FRAGMENTO DEL TEXTO
= = =

Igual que los británicos han oído durante 43 años que la Europa a la que se adhirieron era un pésimo club, y así lo abonan (aunque milagrosamente, solo por mitades), los seguidores de la Ítaca secesionista —abrumados, tristes, falsamente identificados con sus líderes condenados— cabalgan decididos al matadero que les baliza el piquete de Waterloo, o sea, Quim Torra y Carles Puigdemont.

Y allá que les revientan un ojo, y cualquier día la vida. ¿Tienen ellos la culpa? No esencialmente, pardiez, que son chavales, sino quienes les convocan y azuzan. Tiene delito la cosa, les llaman a manifestarse “pacíficamente”: falacia, pues la llamada es a ocupar ilegalmente la vía pública, las estaciones, los aeropuertos. Y una vez lo han hecho, les envían a los Mossos para zurrarles, y salvar así la propia poltrona.

Es una técnica inquisitorial, esa de suscitar confianza en la víctima, y luego desfibrilarla. Cada ojo de cada catalán que estalle en estas escaramuzas sin objetivo y sin sentido carga sobre la conciencia de Torra, si es que la tiene.

= = =

TU TAREA
Escribe la continuación del texto sobre las protestas del independentismo catalán, empezando justo después de su última frase.

SECCIÓN DE DATOS

= = =

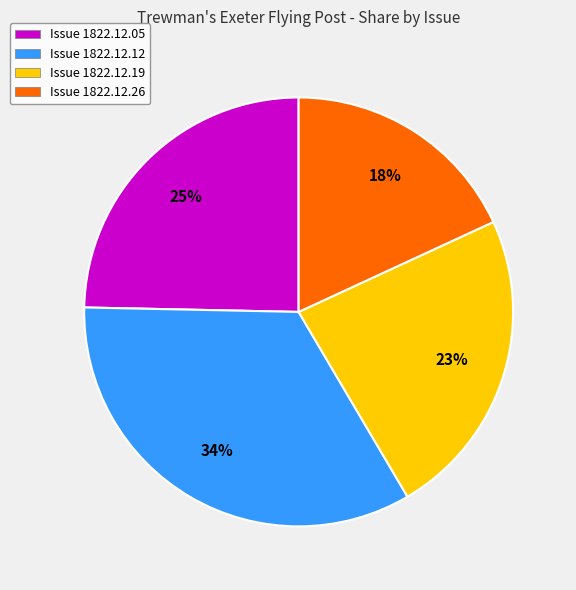

How many segments does this pie chart have?

4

= = =

TU RESPUESTA
Torra será declarado algún día culpable de alta traición a la patria catalana, no es un president, ni siquiera un no-ningú, nada de un don nadie. En nombre de los chavales encendidos, que le detengan a él los Mossos —si acaso media imperativo legal—, tal como se dispuso a hacer el gran Josep Lluís Trapero con su antecesor.

Del Govern de la Generalitat no cabe esperar nada, más que el reiterado envío de los jóvenes al matadero, para que le saquen del embrollo y pueda retirar una y otra vez sus pancartas ilegales del balcón. O reaccionan los más realistas, la Esquerra encabezada por Pere Aragonès y el núcleo más creíble identificado justo con el más castigado, Oriol Junqueras. O hasta sus seguidores le enviarán a las tinieblas.